The past few days have been dominated by a combination of worrying about the conference and packing up my apartment. And somewhere in there, trying not to think about those things.
Or something like that.
Anyway, I realized today that I just own so much crap. That’s really what it boils down to.
I have nine boxes of books packed, most of which I have not read. That’s legit stuff, along with my clothes and toiletries.
But the rest? Mostly crap.
I have papers with notes scribbled on them, papers without notes scribbled on them, and envelopes I’m keeping for the return address. I have magazine and journals that are probably accessible online, and that I rarely, if ever, look in. I should do that. I have half-empty boxes of incense sticks and matches. I have half-empty containers of paper plates and cups. I have a broken lamp and a vacuum cleaner that hasn’t been used in over a year since I haven’t had carpeting. I have stuffed animals and pillows.
And so, so many Post-It notes. Different shapes, different sizes, different colors…I always seem to have them.
The rest? Probably just garbage.
I’m really stressed these days, with the work and the moving that I have to do, plus being alone all the time. My apartment is a wreck, even more so in the past twenty four hours with all the laundry and packing I’ve done. Moving sucks, and there are few joys in the process.

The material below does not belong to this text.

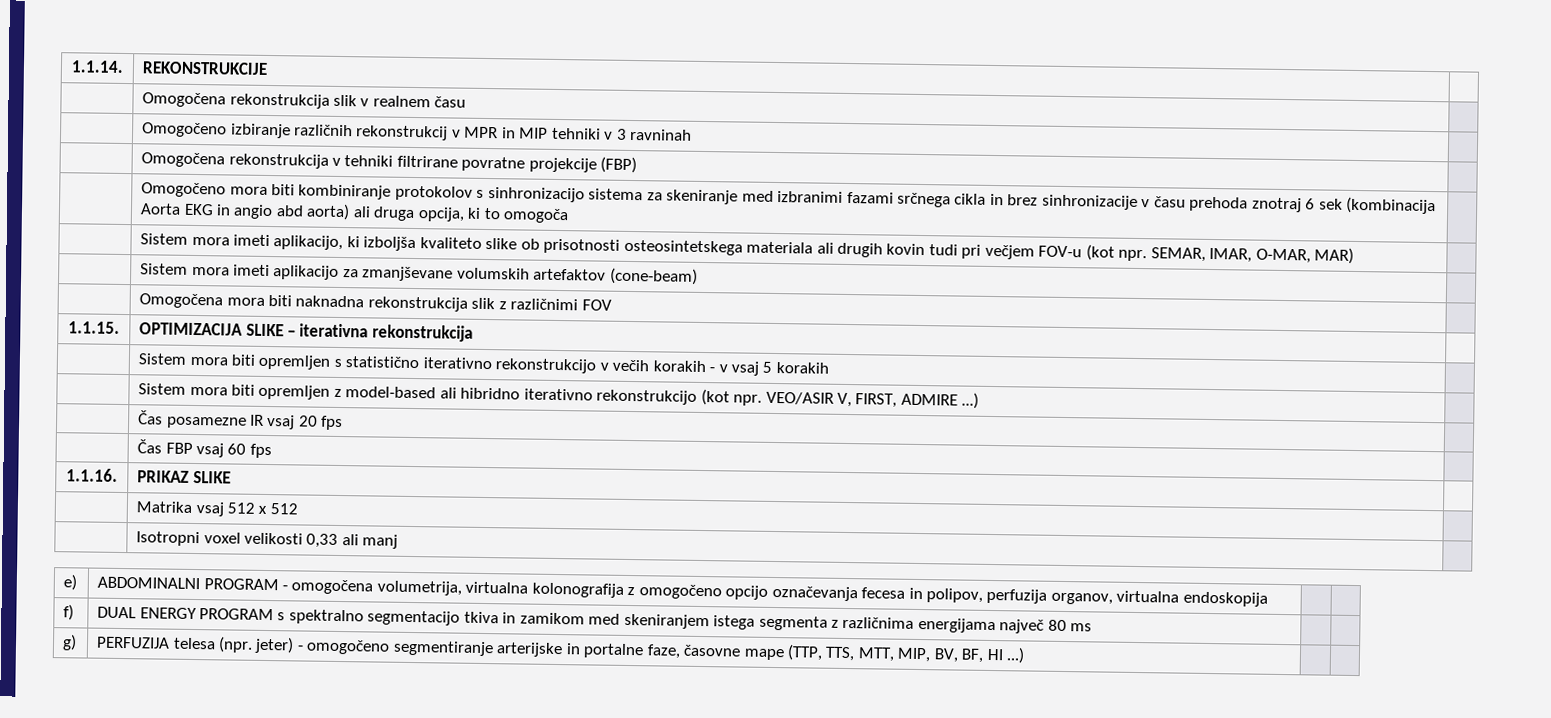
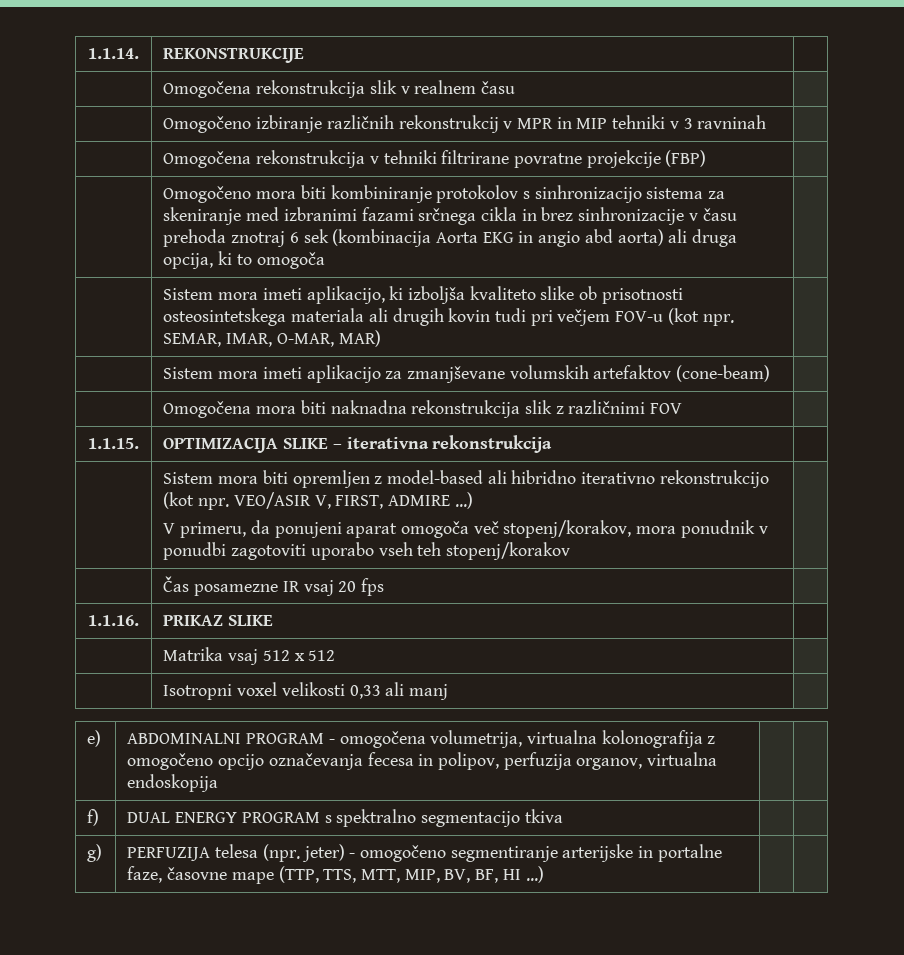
[138,353,829,376] // | Sistem mora biti opremljen s statistično iterativno rekonstrukcijo v večih korakih - v vsaj 5 korakih | -> (553, 444) none
(980, 400) none -> [163,520,768,538] [163,542,570,560] // V primeru, da ponujeni aparat omogoča več stopenj/korakov, mora ponudnik v ponudbi zagotoviti uporabo vseh teh stopenj/korakov
[137,439,272,459] // | Čas FBP vsaj 60 fps | -> (384, 587) none
[502,612,1093,634] in zamikom med skeniranjem istega segmenta z različnima energijama največ 80 ms -> (563, 816) none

One of those is the spreadsheet.
I am eternally grateful for Microsoft Excel’s existence. Sure, it’s built for all sorts of math-type things, but it’s perfect for making lists; even better than Microsoft Word in some ways. Thanks to Excel, I have spreadsheets of all my boxes and what’s in them. Especially helpful with my massive collection/accumulation of books. Seven boxes of books made it up to Madison from Houston; I think I probably have about nine now.
In real life, it helps me organize:
- The books I want to order from catalogs.
- The book I want to read from the library.
- My top scoring Words with Friends words.
- My dictionary-diary of words that I’ve learned since the 10th grade
- All my gradebooks.
So, thank you, spreadsheet, for existing and making my life easier.
Today was more difficult than I could’ve imagined. I left the apartment and city that has been my home for the last two years, and I’m not sure when I’ll be back.
I realized while I was packing just how materialistic I am. I had to get rid of some stuff, and even though I didn’t care too much for it, it was still hard. Most of my flatware and kitchen items are gone, and I gave away about three boxes of food. Also gone: cleaning supplies, and three of the four card tables that belonged to my grandmother.
I also observed the difference between packing fast and packing smart. It took us until a little after six to pack up the car and leave for good. Dad thought I took too long, but you spend a few moments not panicking or throwing stuff away. You may be able to think of solution to the problem if you take your time and put in the answer. Case in point: dad kicked a box to close it and not only hurt his foot but the box too.
Falling asleep here at our first overnight stop: Hampton Inn in Corsicana, TX.